How many moles of oxygen reacts with 2.4 moleof iron in the rusting reaction?
Rust is a somewhat complicated compound but if we call it simply Fe2O3, then 4Fe + 3O2 ==> 2Fe2O3
2.4 mols Fe x (3 mols O2/4 mols Fe) = 2.4 x 3/4 = ?
Well, it seems like the moles are breaking out in an absolute frenzy! In the rusting reaction, each mole of iron reacts with one mole of oxygen to form rust, otherwise known as iron(III) oxide. So, if you have 2.4 moles of iron, you'll need 2.4 moles of oxygen to dance with it.
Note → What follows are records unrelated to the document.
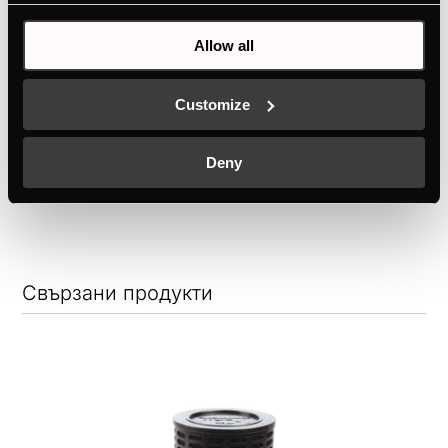
DEF6300.0E
Allow all
Абсорбатор за вграждане Slimline,
телескопичен, 60 см
Customize
Цвят
+ ПОДРОБНОСТИ
Deny
Свързани продукти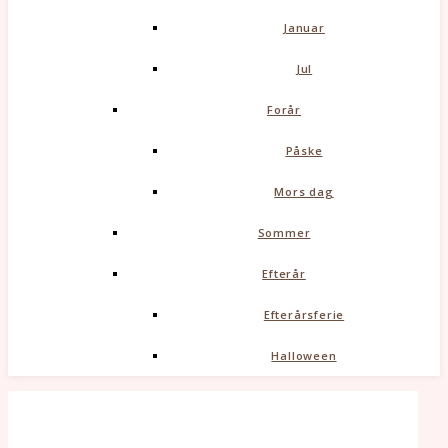
Januar
Jul
Forår
Påske
Mors dag
Sommer
Efterår
Efterårsferie
Halloween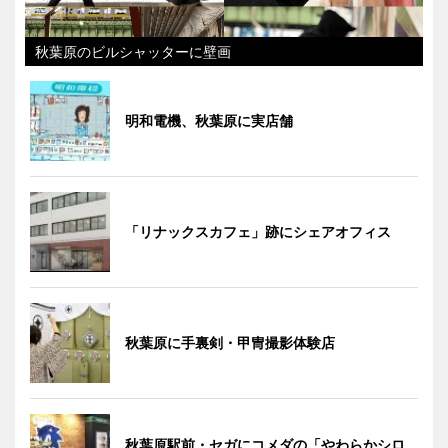
秋葉原のビルシャッターに壁画
明和電機、秋葉原に実店舗
「リナックスカフェ」跡にシェアオフィス
秋葉原に手裏剣・甲冑撮影体験店
秋葉原駅前・セガにコメダの「やわらかシロ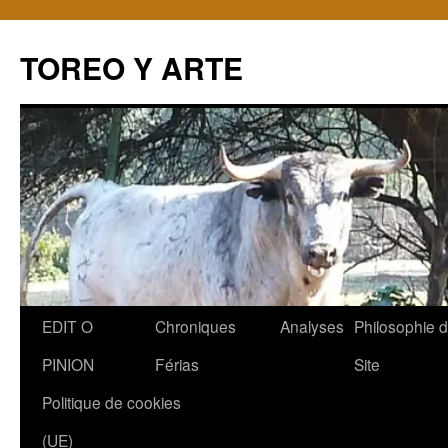
TOREO Y ARTE
Aller
EDIT O
Chroniques
Analyses
Philosophie 
au
PINION
Férias
Site
contenu
Politique de cookies
(UE)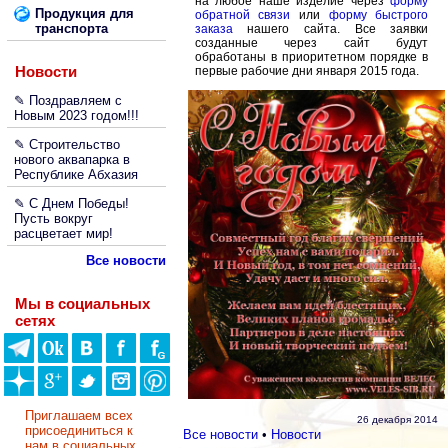
на любое наше изделие через
форму
Продукция для
обратной связи
или
форму быстрого
транспорта
заказа
нашего сайта. Все заявки
созданные через сайт будут
обработаны в приоритетном порядке в
Новости
первые рабочие дни января 2015 года.
✎ Поздравляем с
Новым 2023 годом!!!
✎ Строительство
нового аквапарка в
Республике Абхазия
✎ С Днем Победы!
Пусть вокруг
расцветает мир!
Все новости
Мы в социальных
сетях
Приглашаем всех
26 декабря 2014
присоединиться к
Все новости
•
Новости
нам в социальных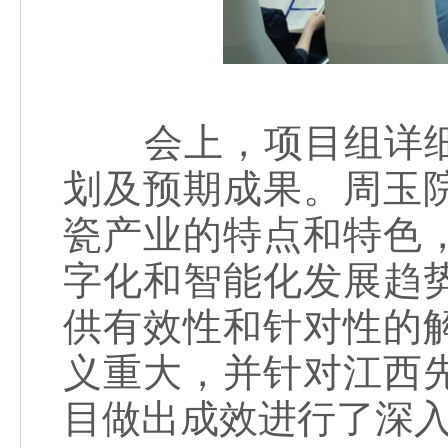
会上，项目组详细
划及预期成果。周玉
瓷产业的特点和特色
字化和智能化发展趋
供有效性和针对性的
义重大，并针对江西
目做出成效进行了深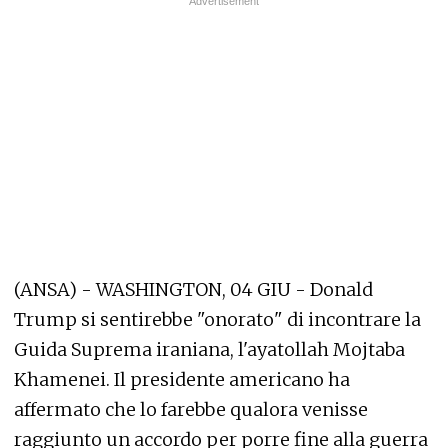
(ANSA) - WASHINGTON, 04 GIU - Donald
Trump si sentirebbe "onorato" di incontrare la
Guida Suprema iraniana, l'ayatollah Mojtaba
Khamenei. Il presidente americano ha
affermato che lo farebbe qualora venisse
raggiunto un accordo per porre fine alla guerra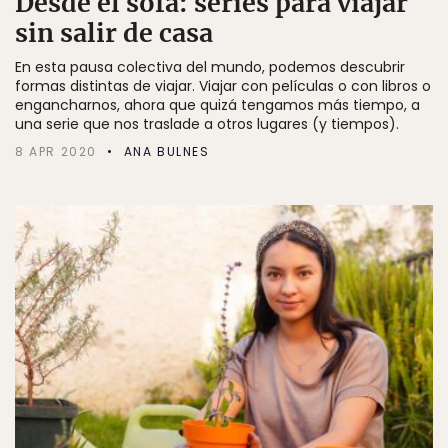
Desde el sofá: series para viajar
sin salir de casa
En esta pausa colectiva del mundo, podemos descubrir
formas distintas de viajar. Viajar con películas o con libros o
engancharnos, ahora que quizá tengamos más tiempo, a
una serie que nos traslade a otros lugares (y tiempos).
8 APR 2020
ANA BULNES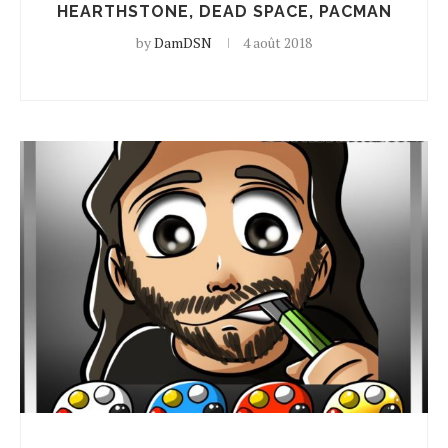
HEARTHSTONE, DEAD SPACE, PACMAN
by
DamDSN
4 août 2018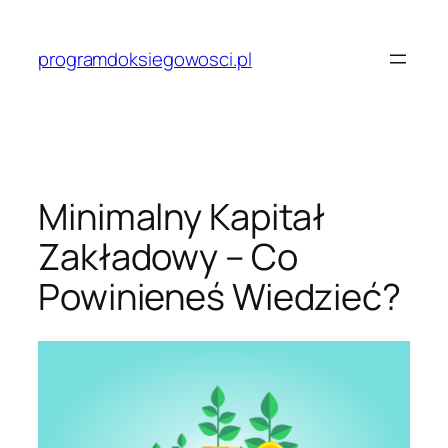
Przejdź
do
programdoksiegowosci.pl
treści
Minimalny Kapitał
Zakładowy – Co
Powinieneś Wiedzieć?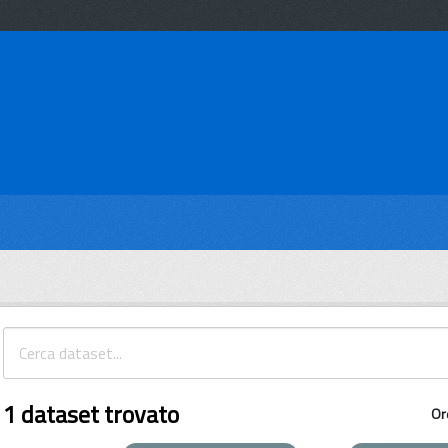
1 dataset trovato
Or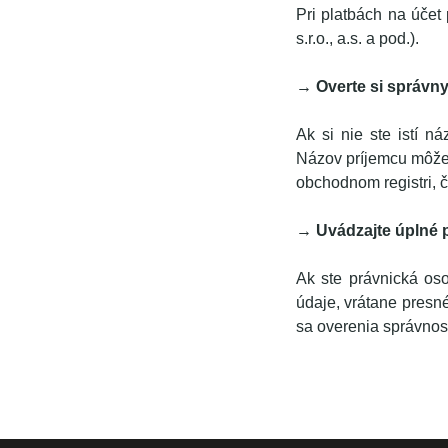
Pri platbách na účet
s.r.o., a.s. a pod.).
→ Overte si správny
Ak si nie ste istí n
Názov príjemcu môžet
obchodnom registri, či
→ Uvádzajte úplné p
Ak ste právnická os
údaje, vrátane presn
sa overenia správnos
Just make sure they don't get too rusty on the dance floor!
In order to determine the number of moles of oxygen that react with 2.4 moles of iron in the rusting reaction, we need to balance the chemical equation first.
The rusting reaction can be represented by the following balanced equation:
4 Fe + 3 O2 -> 2 Fe2O3
From the balanced equation, we can see that 4 moles of iron react with 3 moles of oxygen to form 2 moles of iron(III) oxide (Fe2O3).
To calculate the moles of oxygen that react with 2.4 moles of iron, we can set up a proportion:
4 moles of iron / 3 moles of oxygen = 2.4 moles of iron / x moles of oxygen
Cross-multiplying, we get:
4 moles of iron * x moles of oxygen = 3 moles of oxygen * 2.4 moles of iron
Simplifying, we have:
4x = 7.2
Dividing both sides by 4, we find:
x = 1.8
Therefore, 1.8 moles of oxygen react with 2.4 moles of iron in the rusting reaction.
To determine how many moles of oxygen react with 2.4 moles of iron in the rusting reaction, we first need to know the balanced chemical equation for the reaction.
The balanced chemical equation for the rusting of iron can be represented as:
4 Fe + 3 O2 → 2 Fe2O3
From the balanced equation, we can see that each mole of iron (Fe) reacts with 3 moles of oxygen (O2) to produce 2 moles of iron(III) oxide (Fe2O3).
Using the stoichiometry of the balanced equation, we can set up a proportion to find the number of moles of oxygen reacting with 2.4 moles of iron:
(3 moles O2) / (4 moles Fe) = (x moles O2) / (2.4 moles Fe)
Cross-multiplying and solving for x, we get:
(3 moles O2) * (2.4 moles Fe) = (4 moles Fe) * (x moles O2)
7.2 moles O2 = 4x
Dividing both sides by 4:
7.2 / 4 = x
x = 1.8 moles O2
Therefore, in the rusting reaction, 1.8 moles of oxygen react with 2.4 moles of iron.